Two new privacy books are worthy of your consideration, and they are complementary in their approaches.
The first is “No Place to Hide” (Free Press, $26) by Washington Post reporter Robert O’Harrow, who has broken many headline-grabbing privacy stories in the past few years. His book’s main focus is on the ever-increasing ability of private sector data companies to collect and compile consumer data from myriad sources.
For the average reader, these data collection activities will be news. For the DM industry reader, some of these activities will be old hat.
The book’s second theme is the interplay between the government and the private sector. The events of 9/11 increased the government’s interest in tracking and assessing individuals. Private data companies realized that the government would be a vast new market for personal information services and ran after it hard. O’Harrow documents the players, companies and events that increased government appetite for private sector databases.
Though not everyone will agree, I find that O’Harrow is maddeningly neutral. It seems clear from the title that O’Harrow worries about the developments he reports on, but he mostly describes. He does not demonize anyone or comment much on policy matters. He does, however, quote Louis Brandeis to the effect that the greatest dangers to liberty come from insidious encroachment by well-meaning men of zeal.
The book’s neutrality lets each reader walk away with a different reaction, and I am sure that is what O’Harrow intended. Some will applaud the use of personal information in the fight against terrorism. Others will condemn the increasing power of federal agencies to watch individuals without cause.
My own reaction was that I wonder whether most of the information tools have much value for the purposes for which federal agencies are buying them. O’Harrow talked to insiders on both sides and described the “gee whiz” reactions of federal officials when the companies showed off their systems. The agencies fell all over themselves to buy.
But O’Harrow also quietly documents the limitations. A database scan brings up the names of some of the Sept. 11 hijackers, but the same search also found thousands of others. Biometrics, data mining and other techniques have major shortcomings. O’Harrow says correctly that the tools will improve over time, but whether they ever will be able to make the fine judgments needed to find terrorists remains to be seen.
The false positives that inevitably result from using gigantic databases to find a few individuals have side effects on innocent people. O’Harrow reports on those effects, too. Using data tools to find customers is very low risk compared with using the tools to decide who can get on an airplane.
The book discusses identity theft and its links to terrorism. Losses from identity theft exceed $50 billion annually, and there are millions of victims. If the data tools are so wonderful, why can’t law enforcement use them to catch financial criminals, some of whom are terrorists? Identity thieves should be easier to find than terrorists.
Before committing more money and other resources, it would be nice if the government tested the tools in the real world to see whether they work. A test would allay the suspicion that the government is being sold an expensive toy unsuited to the purpose.

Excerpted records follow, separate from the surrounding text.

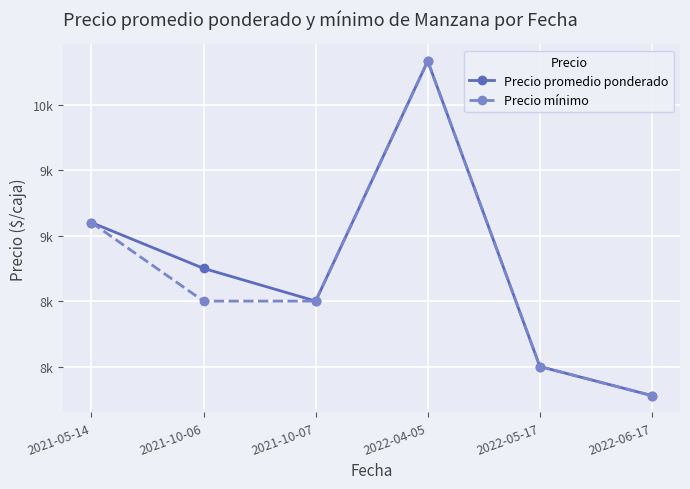

What are all the series names shown in the legend?

Precio promedio ponderado, Precio mínimo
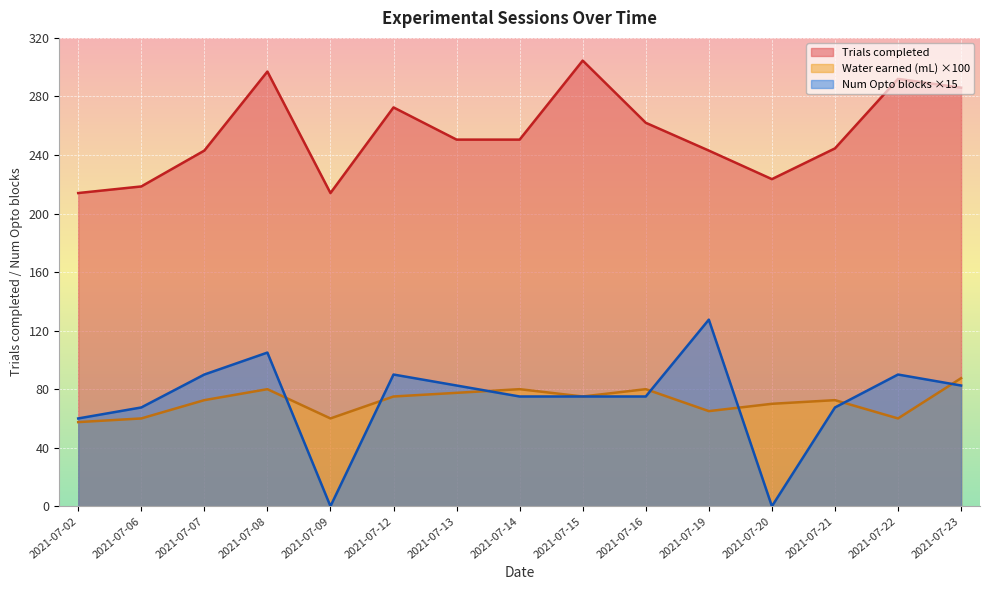

Is it true that Trials completed equals 138.2 at 2021-07-02?

False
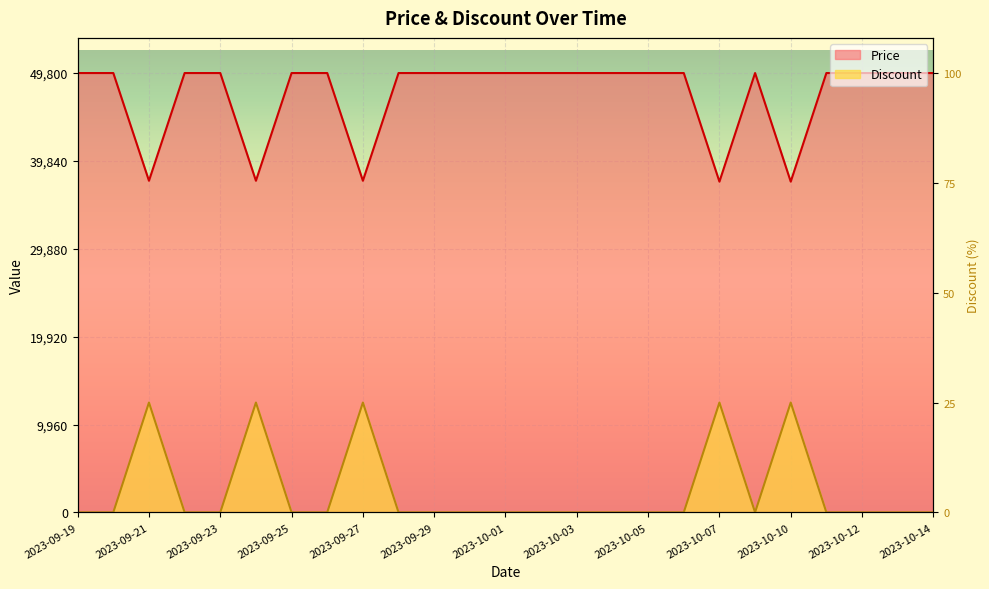

True or false: Discount and Price intersect in this chart.

False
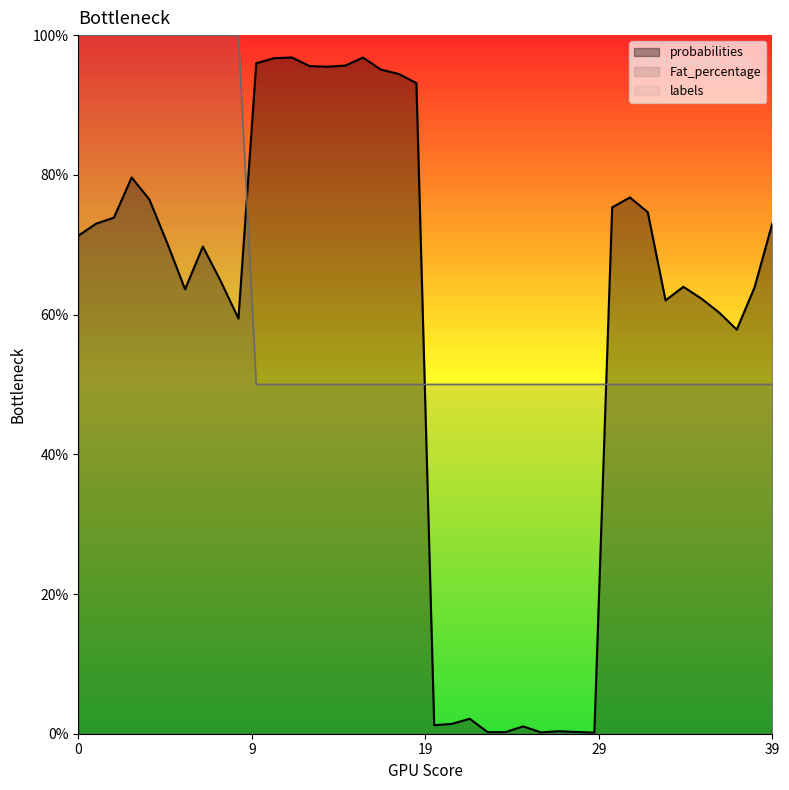

What is the difference between the second highest and minimum values in the probabilities series?

1.0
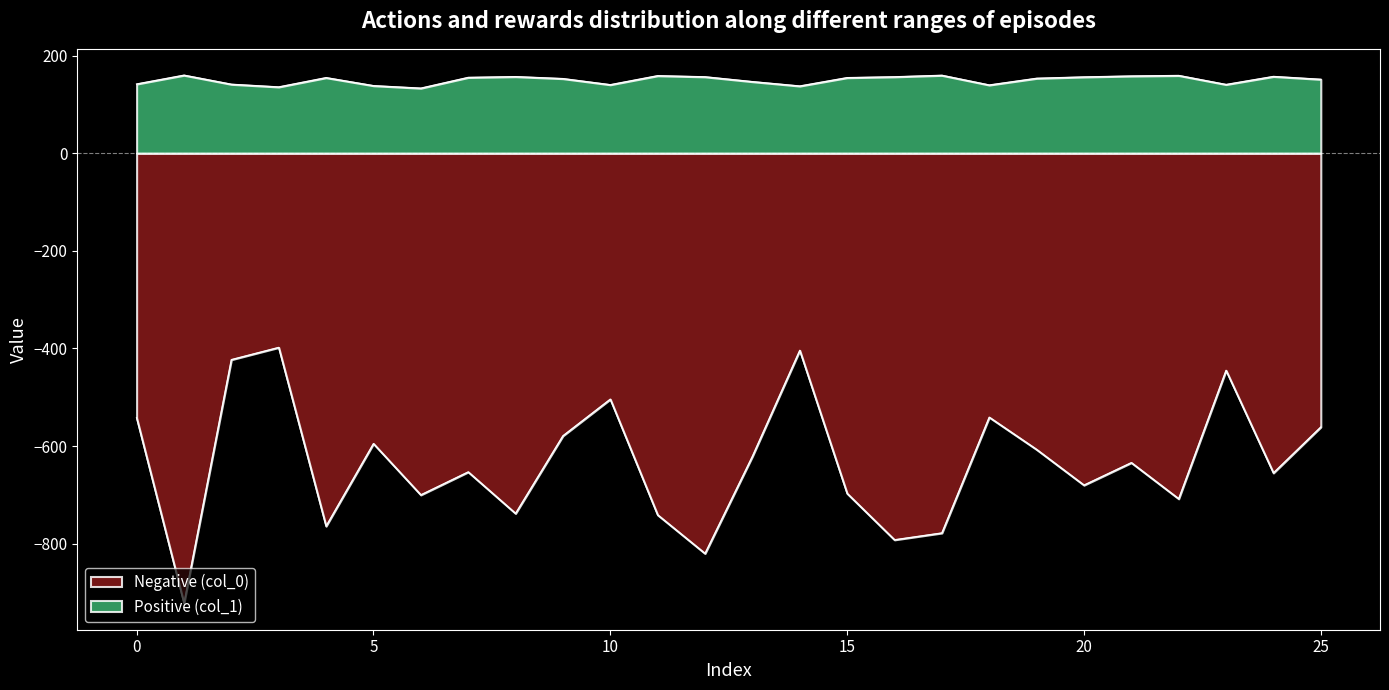

What is the value of the col_0_neg point at the 5th from the left?

-764.0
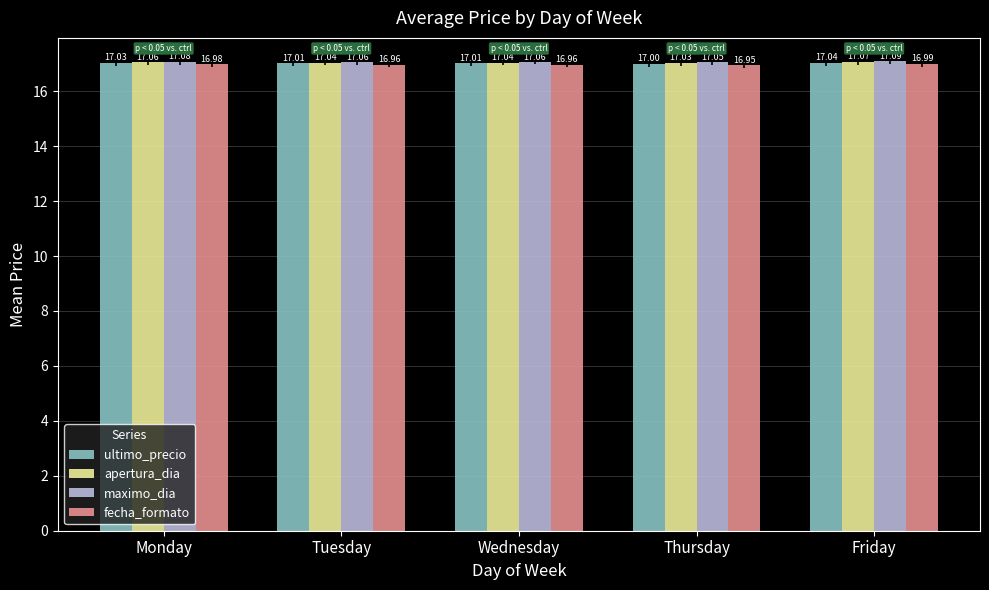

At how many categories does at least one series exceed 17?

5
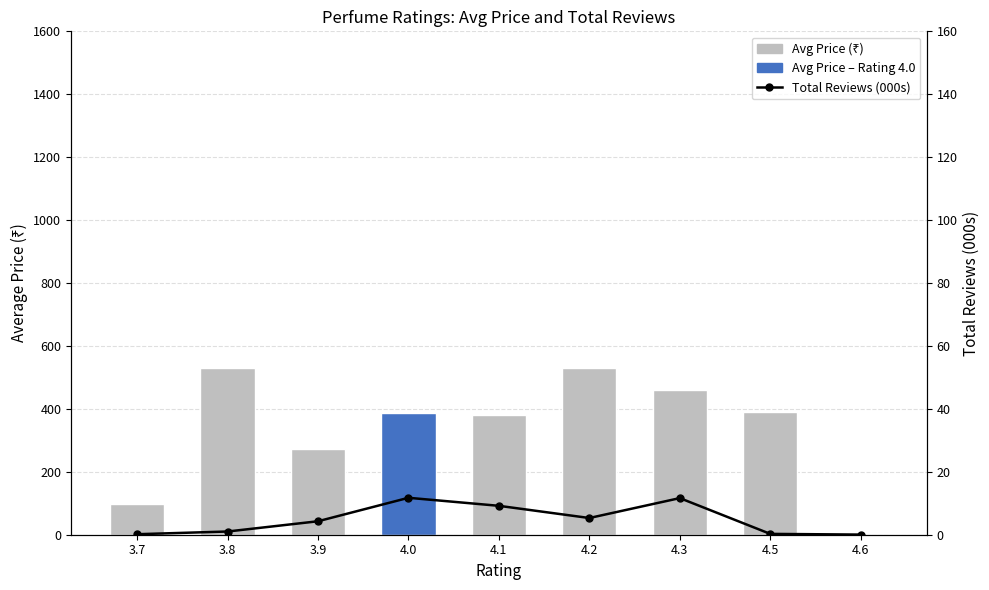

Count the Avg Price (₹) values in the range 273 to 459.

5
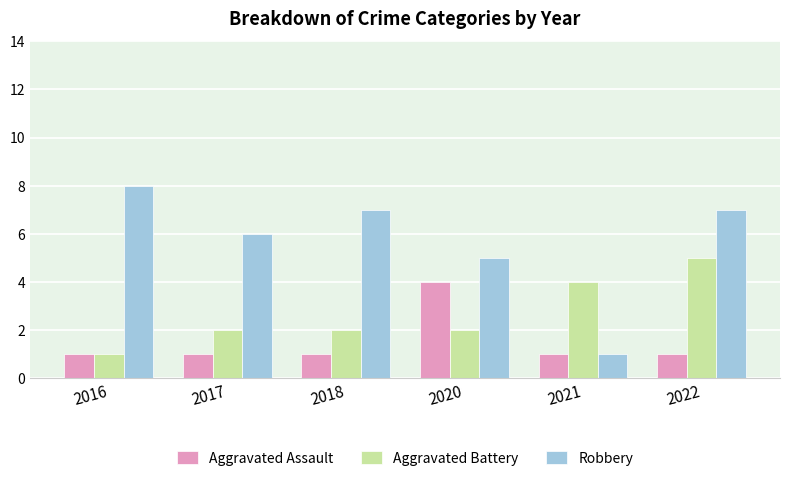

What is the maximum value shown in the chart?

8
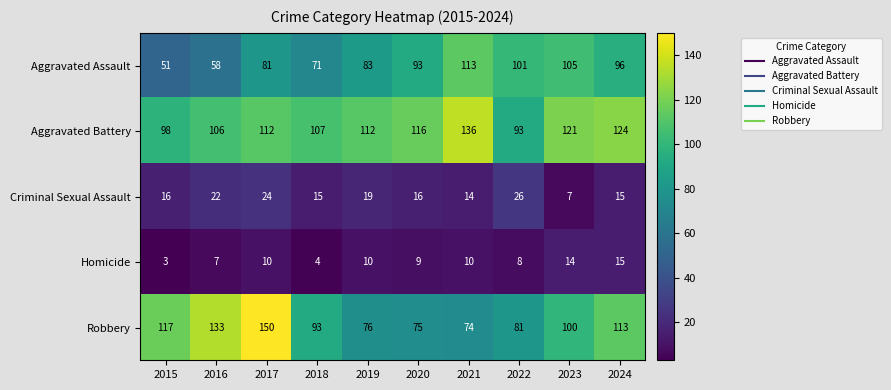

What is the greatest value displayed?

150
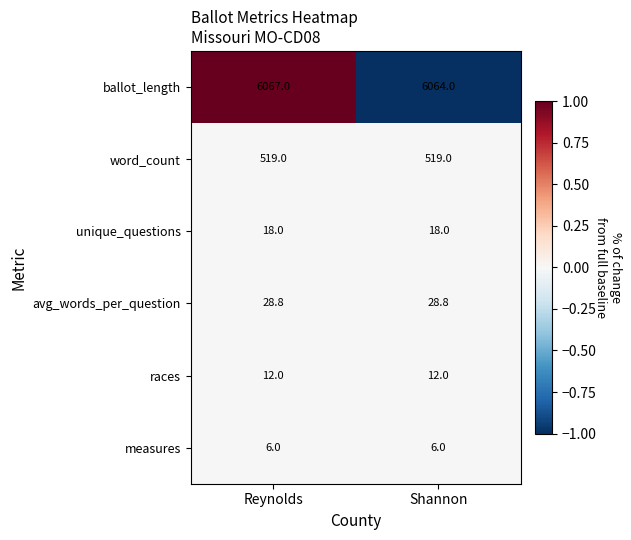

Reading left to right, transcribe all the data shown in this chart.

ballot_length: 6067.0	6064.0
word_count: 519.0	519.0
unique_questions: 18.0	18.0
avg_words_per_question: 28.8	28.8
races: 12.0	12.0
measures: 6.0	6.0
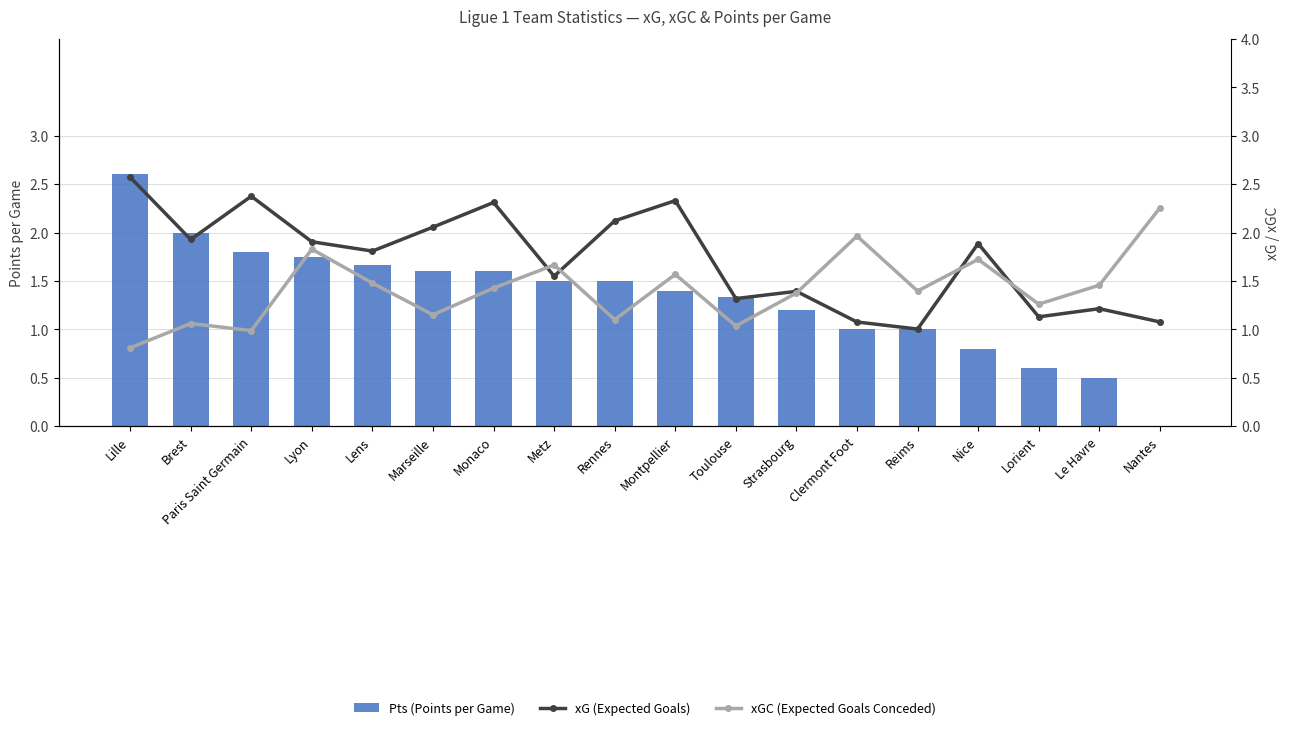

Reading left to right, extract all data points from this chart.

Pts (Points per Game): 2.6	2.0	1.8	1.8	1.7	1.6	1.6	1.5	1.5	1.4	1.3	1.2	1.0	1.0	0.8	0.6	0.5	0.0
xG (Expected Goals): 2.6	1.9	2.4	1.9	1.8	2.1	2.3	1.6	2.1	2.3	1.3	1.4	1.1	1.0	1.9	1.1	1.2	1.1
xGC (Expected Goals Conceded): 0.8	1.1	1.0	1.8	1.5	1.2	1.4	1.7	1.1	1.6	1.0	1.4	2.0	1.4	1.7	1.3	1.5	2.3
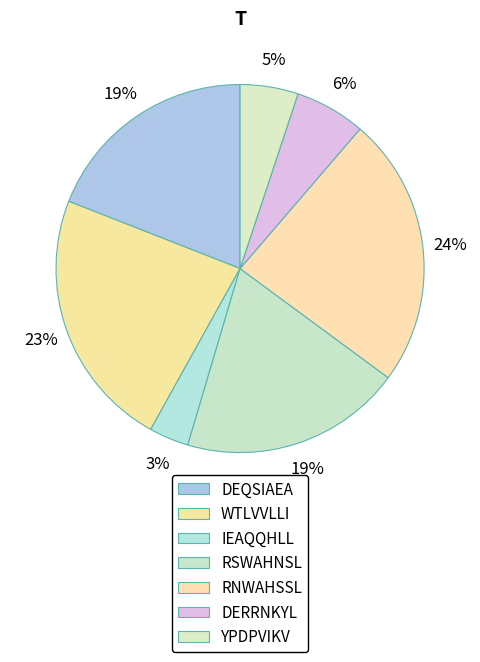

Is it true that DERRNKYL is 13% of the pie?

False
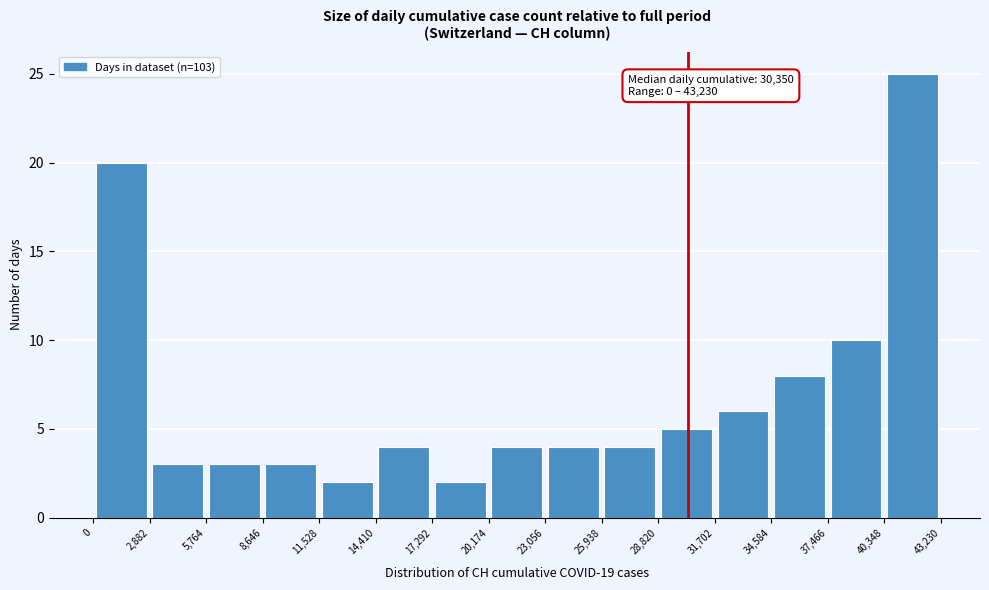

Over which range of the x-axis is the bar tallest?

40,348 to 43,230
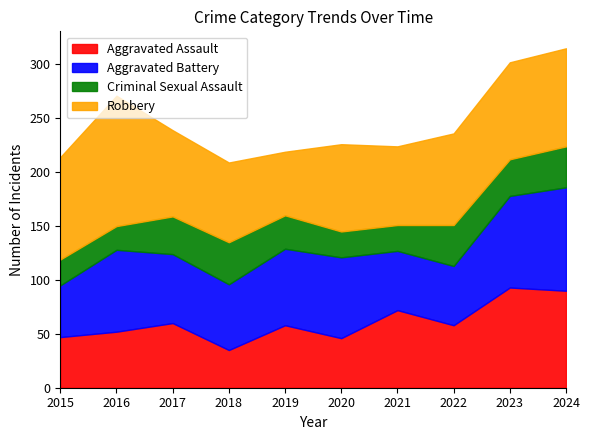

How many lines are shown in the chart?

4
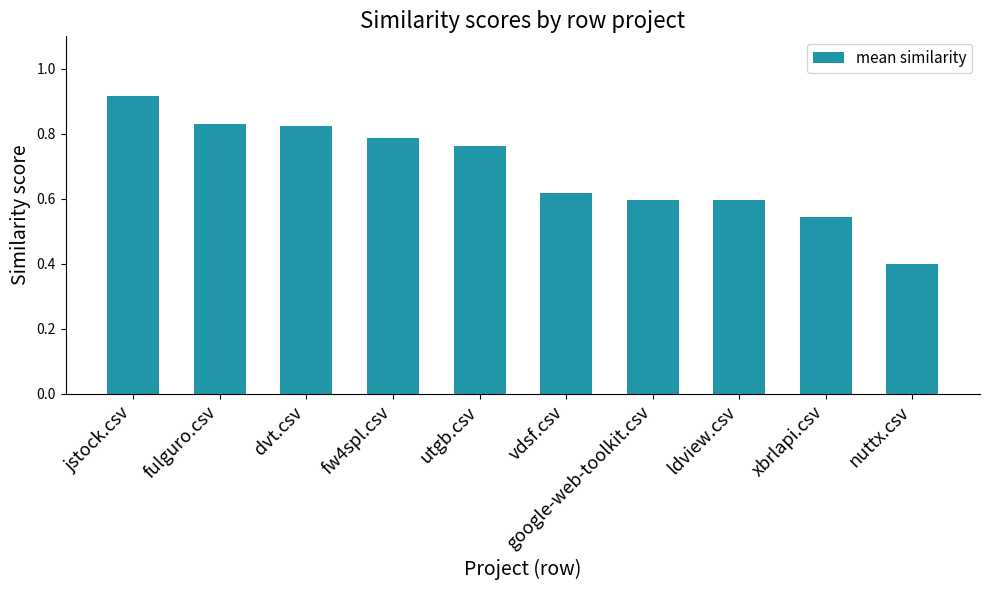

What is the change in value from fulguro.csv to xbrlapi.csv?

-0.3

Daniel Solove’s new book, “The Digital Person” (New York University Press, $29.95), is in many ways a perfect complement to “No Place to Hide.” Solove provides the policy discussion that O’Harrow leaves to reader. Solove’s book is highly readable, with none of the footnotes that most associate with writings by law professors.
Solove explores the right metaphor for evaluating and discussing privacy in the digital world. A traditional metaphor for the loss of privacy comes from George Orwell’s “1984.” Big Brother personifies a controlling government that incessantly and overtly spies on its citizens to further its power. But Solove offers a different metaphor. He argues that Franz Kafka’s “The Trial” best captures the consequences of the digital database world. Kafka describes an indifferent bureaucracy that maintains dossiers on individuals and treats them as pawns. An individual is what is in his dossier, and the bureaucracy may act on that without reason or accountability.
Solove agrees with O’Harrow in observing that the organizations building dossiers do not have to be run by government. He writes that the government is shackled by the Constitution, legislation and sometimes its own incompetence in exploiting database and other technologies that impinge on privacy. However, the private sector is largely exempt from restriction in its database activities, and is happy to share its databases with the government for the right price.
Solove evaluates the shortcomings of current approaches to privacy as well as some useful and controversial ideas for striking a new balance. Anyone who deals with privacy matters will find a lot to consider.
There’s an old lawyer’s saying that if the facts are on your side, argue the facts. If the law is on your side, argue the law. If neither is on your side, talk loud. If you are interested in the facts, read O’Harrow. If you are interested in the law and the policy, read Solove. I am pleased to give both books a very loud endorsement.